Service schema generic settings - IKANOW/Aleph2 GitHub Wiki

Overview

Each of the data services has a schema that defines how data objects are handled by that service.

This section describes these generic formats:

  • Search Index Service
  • Columnar Schema
  • Temporal Schema
  • Document Schema
  • Storage Schema
  • Data Warehouse Schema

(Note, in addition, each technology (eg elasticsearch for search index schema) has a set of more specific (no-generic) settings possible - these are described here)

All schema

All the schema support the following 3 fields.

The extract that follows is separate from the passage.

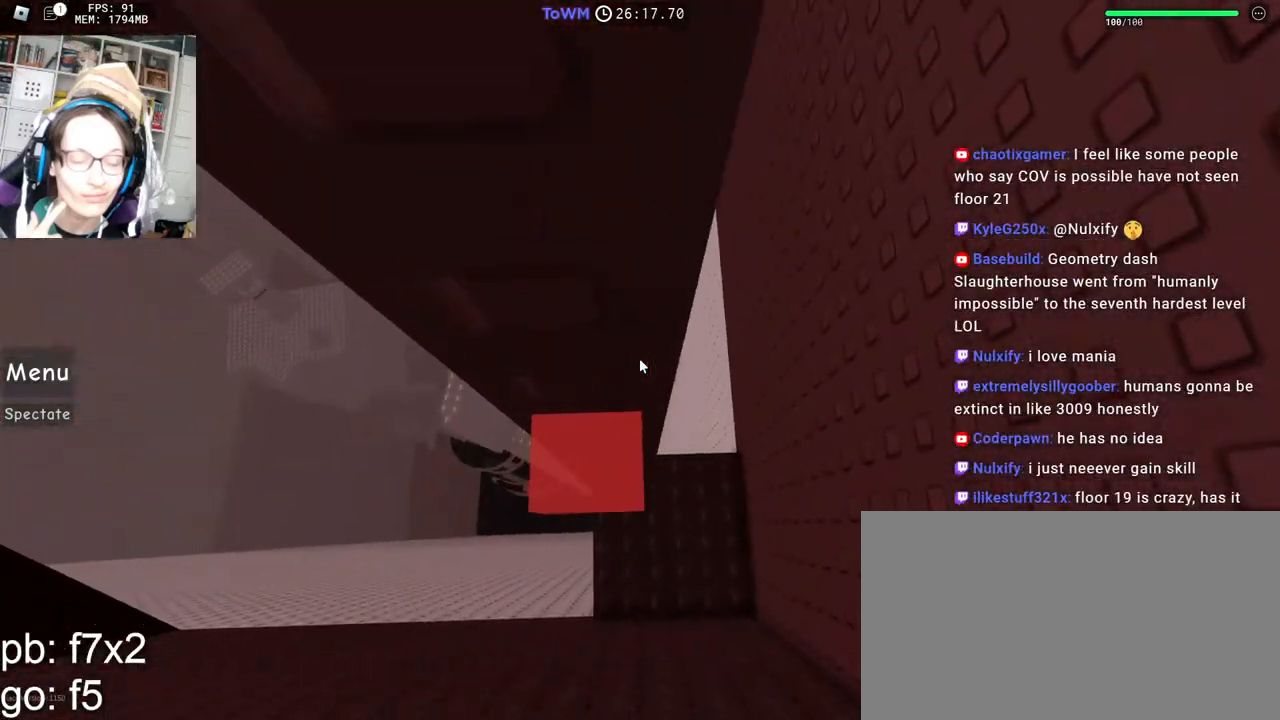
{"keys": [], "mouse": ["right"], "events": [[167, "a", "down"], [167, "w", "down"], [217, "a", "up"], [217, "w", "up"], [383, "mouse_wheel", "down"], [467, "mouse_wheel", "up"]]}
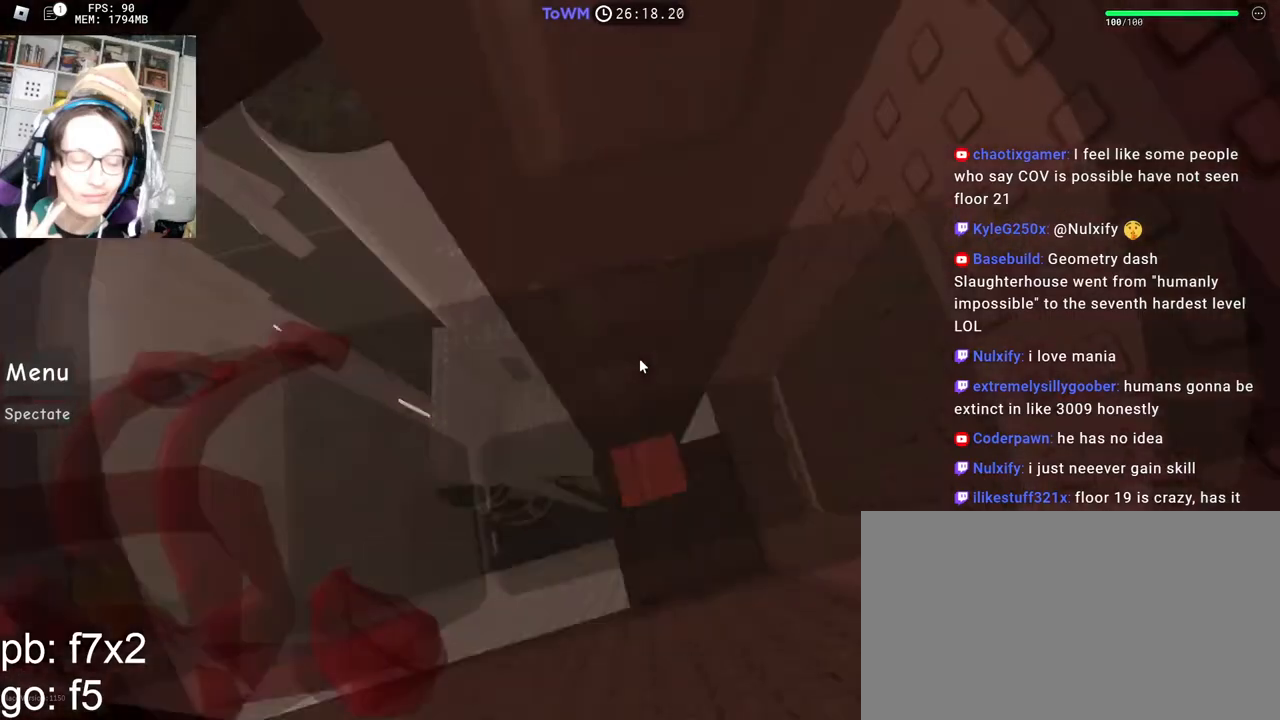
{"keys": [], "mouse": ["wheel", "right"], "events": [[467, "mouse_wheel", "down"]]}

  • enabled: true|false - defaults to true if the root object is present
  • service_name: string - leave out unless the bucket/service is bound to a non-default service
  • technology_override_schema: object - format is service-and-technology-specific, described under "advanced settings"

For example:

{
   "enabled": true,
   "technology_override_schema": {  }
}

The remainder of this page describes the generic service-specific parameters.

Search index schema

  • tokenize_by_default: Search indexes normally support tokenization (eg "the word" -> "the","word"), and by default this is enabled. Use this field to override that, ie set to false to treat each field like a single token/value (ie like a conventional database field).
  • tokenization_override: By default, two tokenization schemes are supported, "_none_" (no tokenization, as above), and "_default_", whatever the search index's default is (eg decompose into words by " "). Different technologies (and configurations) might support additional tokenization schemes. Then this field is a map of "columnar schemas" (see below under "Columnar Schema", and also the example) that specifies the fields that map to the given tokenization scheme.
    • (Normally only one of "_default_"/"_none_" is needed since all other fields default to tokenized/non-tokenized based on the tokenize_by_default field).
    • (Elasticsearch supports dual tokenization of fields to support both columnar type operations and also tokenized searches, see under Advanced schema configurtion for details.
  • type_override: Maps types to "columnar schemas" (see below under "Columnar Schema", and also the example).
    • All search indexes support "string"/"date"/"double"/"long"/"number". Elasticsearch also supports "ip".
  • target_index_size_mb: A user preference for the maximum size of the index files generated (in Megabytes) (defaults to no limit)
  • target_write_settings: A collection of write settings described below under "generic writer configuration"
"search_index_schema": {
   "tokenization_override": {
      "_default_": {
         "field_include_list": [ "tokenize_me" ],
         "field_include_pattern_list": [ "tokenize_me_*" ]
      },
      "_none_": {
         "field_include_list": [ "untokenize_me" ],
         "field_include_pattern_list": [ "untokenize_me_*" ]
      }
   },
   "type_override": {
      "ip": {
         "field_include_pattern_list": [ "*_addr" ]
      },
      "date": {
         "field_include_list": [ "ts", "te" ]
      }
   },
   "target_index_size_mb": 1000,
   "target_write_settings": {
      "target_write_concurrency": 10,
      "batch_flush_interval": 5
   }
}

See here for technology-specific configuration for elasticsearch.

Columnar schema

The fields specified in the following include lists are treated as columns - ie take up (often significantly) more system resources but can have columnar operations such as multi-dimensional aggregation applied on/across them.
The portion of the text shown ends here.